----- MATERIAL FOR THIS EXERCISE
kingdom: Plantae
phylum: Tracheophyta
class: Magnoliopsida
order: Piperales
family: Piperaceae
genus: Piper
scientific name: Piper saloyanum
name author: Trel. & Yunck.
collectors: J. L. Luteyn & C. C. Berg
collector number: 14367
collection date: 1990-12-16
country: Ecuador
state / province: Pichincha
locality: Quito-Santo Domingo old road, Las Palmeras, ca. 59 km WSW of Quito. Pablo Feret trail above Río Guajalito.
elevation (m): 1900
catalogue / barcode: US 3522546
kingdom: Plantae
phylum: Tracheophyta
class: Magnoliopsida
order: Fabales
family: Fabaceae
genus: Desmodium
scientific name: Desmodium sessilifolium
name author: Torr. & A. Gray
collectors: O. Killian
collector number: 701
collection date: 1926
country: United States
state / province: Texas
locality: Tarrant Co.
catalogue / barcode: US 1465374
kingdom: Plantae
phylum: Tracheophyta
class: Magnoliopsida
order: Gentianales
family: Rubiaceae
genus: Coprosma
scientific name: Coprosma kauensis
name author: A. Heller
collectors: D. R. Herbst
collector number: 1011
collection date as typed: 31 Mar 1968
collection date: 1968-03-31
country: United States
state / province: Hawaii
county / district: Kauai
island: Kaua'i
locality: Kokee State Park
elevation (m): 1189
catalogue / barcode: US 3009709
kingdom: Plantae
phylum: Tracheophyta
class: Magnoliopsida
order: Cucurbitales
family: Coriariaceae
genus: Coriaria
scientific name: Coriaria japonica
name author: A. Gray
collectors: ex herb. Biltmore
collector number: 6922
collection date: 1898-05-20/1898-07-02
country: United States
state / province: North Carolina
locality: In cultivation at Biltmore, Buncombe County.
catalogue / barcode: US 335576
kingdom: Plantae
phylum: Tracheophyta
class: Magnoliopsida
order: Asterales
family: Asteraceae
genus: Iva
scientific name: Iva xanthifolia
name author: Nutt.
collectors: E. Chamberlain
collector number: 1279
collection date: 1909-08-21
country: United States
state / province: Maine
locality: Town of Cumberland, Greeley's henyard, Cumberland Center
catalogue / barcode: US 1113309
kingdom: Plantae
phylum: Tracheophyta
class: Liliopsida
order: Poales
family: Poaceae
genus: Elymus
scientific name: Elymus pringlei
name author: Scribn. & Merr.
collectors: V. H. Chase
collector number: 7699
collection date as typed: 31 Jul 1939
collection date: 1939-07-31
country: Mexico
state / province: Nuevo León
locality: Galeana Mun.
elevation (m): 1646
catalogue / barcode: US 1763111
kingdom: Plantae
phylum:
----------
[AIM OF THE TASK]: Render the data above as a Markdown table with two columns: "Number," holding each row's sequence number, and "Line," holding the corresponding line. Leave out any blank lines.

[FINISHED EXERCISE]:
| Number | Line |
|---|---|
| 1 | kingdom: Plantae |
| 2 | phylum: Tracheophyta |
| 3 | class: Magnoliopsida |
| 4 | order: Piperales |
| 5 | family: Piperaceae |
| 6 | genus: Piper |
| 7 | scientific name: Piper saloyanum |
| 8 | name author: Trel. & Yunck. |
| 9 | collectors: J. L. Luteyn & C. C. Berg |
| 10 | collector number: 14367 |
| 11 | collection date: 1990-12-16 |
| 12 | country: Ecuador |
| 13 | state / province: Pichincha |
| 14 | locality: Quito-Santo Domingo old road, Las Palmeras, ca. 59 km WSW of Quito. Pablo Feret trail above Río Guajalito. |
| 15 | elevation (m): 1900 |
| 16 | catalogue / barcode: US 3522546 |
| 17 | kingdom: Plantae |
| 18 | phylum: Tracheophyta |
| 19 | class: Magnoliopsida |
| 20 | order: Fabales |
| 21 | family: Fabaceae |
| 22 | genus: Desmodium |
| 23 | scientific name: Desmodium sessilifolium |
| 24 | name author: Torr. & A. Gray |
| 25 | collectors: O. Killian |
| 26 | collector number: 701 |
| 27 | collection date: 1926 |
| 28 | country: United States |
| 29 | state / province: Texas |
| 30 | locality: Tarrant Co. |
| 31 | catalogue / barcode: US 1465374 |
| 32 | kingdom: Plantae |
| 33 | phylum: Tracheophyta |
| 34 | class: Magnoliopsida |
| 35 | order: Gentianales |
| 36 | family: Rubiaceae |
| 37 | genus: Coprosma |
| 38 | scientific name: Coprosma kauensis |
| 39 | name author: A. Heller |
| 40 | collectors: D. R. Herbst |
| 41 | collector number: 1011 |
| 42 | collection date as typed: 31 Mar 1968 |
| 43 | collection date: 1968-03-31 |
| 44 | country: United States |
| 45 | state / province: Hawaii |
| 46 | county / district: Kauai |
| 47 | island: Kaua'i |
| 48 | locality: Kokee State Park |
| 49 | elevation (m): 1189 |
| 50 | catalogue / barcode: US 3009709 |
| 51 | kingdom: Plantae |
| 52 | phylum: Tracheophyta |
| 53 | class: Magnoliopsida |
| 54 | order: Cucurbitales |
| 55 | family: Coriariaceae |
| 56 | genus: Coriaria |
| 57 | scientific name: Coriaria japonica |
| 58 | name author: A. Gray |
| 59 | collectors: ex herb. Biltmore |
| 60 | collector number: 6922 |
| 61 | collection date: 1898-05-20/1898-07-02 |
| 62 | country: United States |
| 63 | state / province: North Carolina |
| 64 | locality: In cultivation at Biltmore, Buncombe County. |
| 65 | catalogue / barcode: US 335576 |
| 66 | kingdom: Plantae |
| 67 | phylum: Tracheophyta |
| 68 | class: Magnoliopsida |
| 69 | order: Asterales |
| 70 | family: Asteraceae |
| 71 | genus: Iva |
| 72 | scientific name: Iva xanthifolia |
| 73 | name author: Nutt. |
| 74 | collectors: E. Chamberlain |
| 75 | collector number: 1279 |
| 76 | collection date: 1909-08-21 |
| 77 | country: United States |
| 78 | state / province: Maine |
| 79 | locality: Town of Cumberland, Greeley's henyard, Cumberland Center |
| 80 | catalogue / barcode: US 1113309 |
| 81 | kingdom: Plantae |
| 82 | phylum: Tracheophyta |
| 83 | class: Liliopsida |
| 84 | order: Poales |
| 85 | family: Poaceae |
| 86 | genus: Elymus |
| 87 | scientific name: Elymus pringlei |
| 88 | name author: Scribn. & Merr. |
| 89 | collectors: V. H. Chase |
| 90 | collector number: 7699 |
| 91 | collection date as typed: 31 Jul 1939 |
| 92 | collection date: 1939-07-31 |
| 93 | country: Mexico |
| 94 | state / province: Nuevo León |
| 95 | locality: Galeana Mun. |
| 96 | elevation (m): 1646 |
| 97 | catalogue / barcode: US 1763111 |
| 98 | kingdom: Plantae |
| 99 | phylum: |